**What you are asked to do:**
Pull every line containing "October" out of the material below.

:: Data excerpts ::

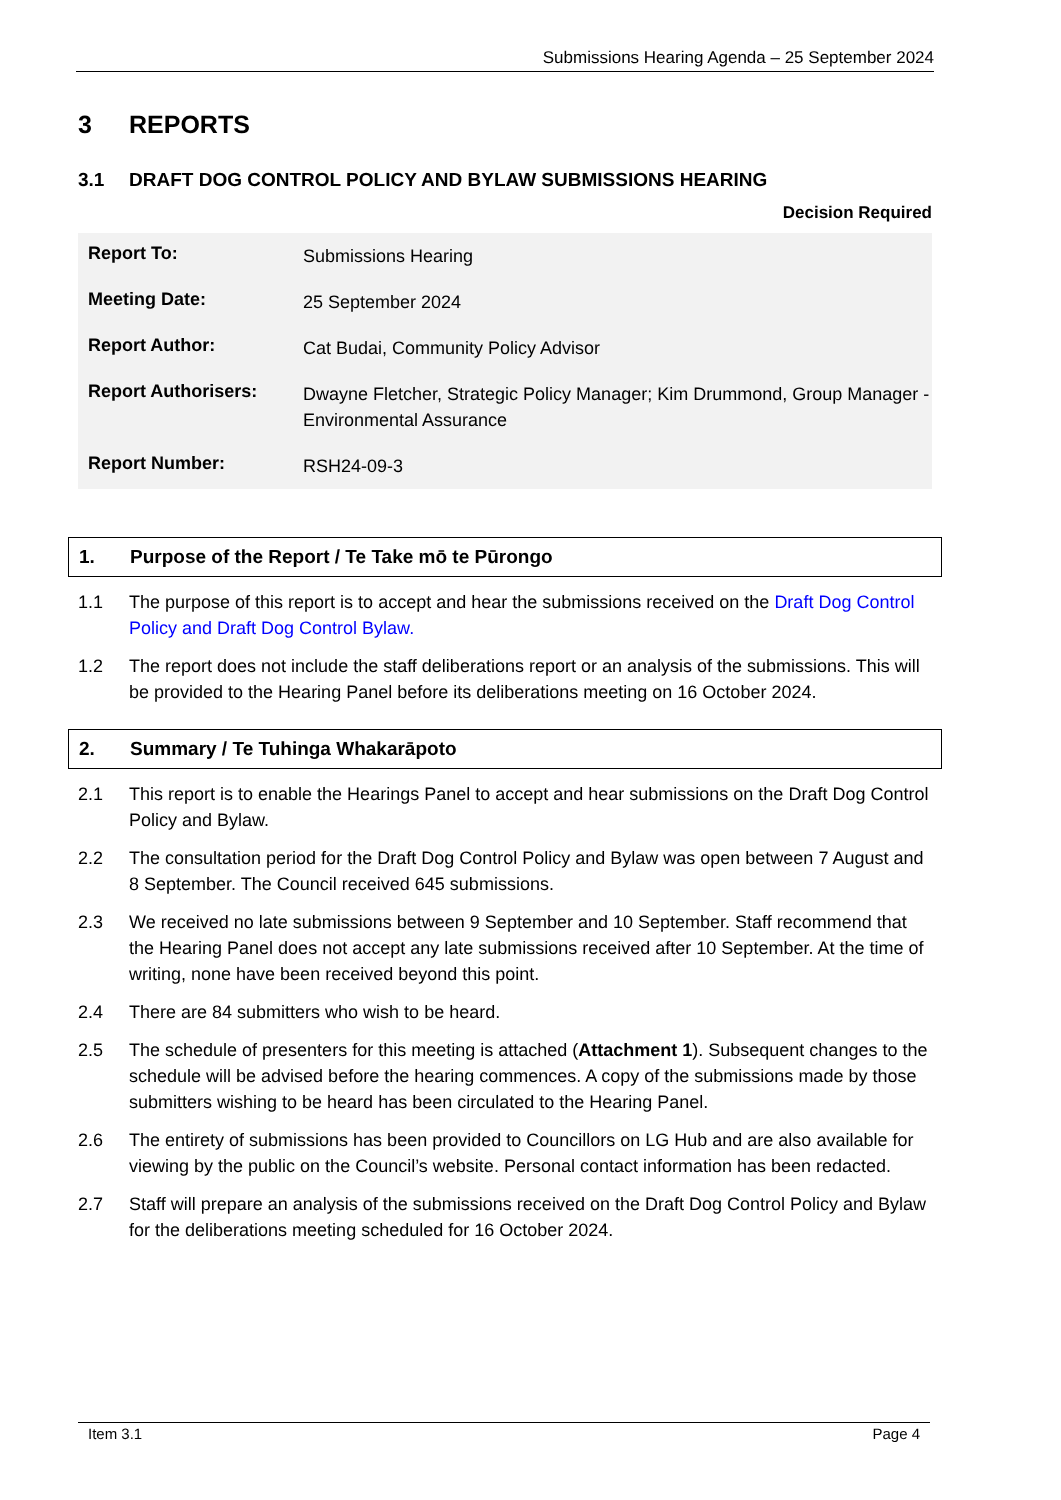Submissions Hearing Agenda – 25 September 2024
3 REPORTS
3.1 DRAFT DOG CONTROL POLICY AND BYLAW SUBMISSIONS HEARING
Decision Required
| Report To: | Submissions Hearing |
| Meeting Date: | 25 September 2024 |
| Report Author: | Cat Budai, Community Policy Advisor |
| Report Authorisers: | Dwayne Fletcher, Strategic Policy Manager; Kim Drummond, Group Manager - Environmental Assurance |
| Report Number: | RSH24-09-3 |
1. Purpose of the Report / Te Take mō te Pūrongo
1.1 The purpose of this report is to accept and hear the submissions received on the Draft Dog Control Policy and Draft Dog Control Bylaw.
1.2 The report does not include the staff deliberations report or an analysis of the submissions. This will be provided to the Hearing Panel before its deliberations meeting on 16 October 2024.
2. Summary / Te Tuhinga Whakarāpoto
2.1 This report is to enable the Hearings Panel to accept and hear submissions on the Draft Dog Control Policy and Bylaw.
2.2 The consultation period for the Draft Dog Control Policy and Bylaw was open between 7 August and 8 September. The Council received 645 submissions.
2.3 We received no late submissions between 9 September and 10 September. Staff recommend that the Hearing Panel does not accept any late submissions received after 10 September. At the time of writing, none have been received beyond this point.
2.4 There are 84 submitters who wish to be heard.
2.5 The schedule of presenters for this meeting is attached (Attachment 1). Subsequent changes to the schedule will be advised before the hearing commences. A copy of the submissions made by those submitters wishing to be heard has been circulated to the Hearing Panel.
2.6 The entirety of submissions has been provided to Councillors on LG Hub and are also available for viewing by the public on the Council’s website. Personal contact information has been redacted.
2.7 Staff will prepare an analysis of the submissions received on the Draft Dog Control Policy and Bylaw for the deliberations meeting scheduled for 16 October 2024.
Item 3.1 Page 4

:::

**Response area:**
1.2 The report does not include the staff deliberations report or an analysis of the submissions. This will be provided to the Hearing Panel before its deliberations meeting on 16 October 2024.
2.7 Staff will prepare an analysis of the submissions received on the Draft Dog Control Policy and Bylaw for the deliberations meeting scheduled for 16 October 2024.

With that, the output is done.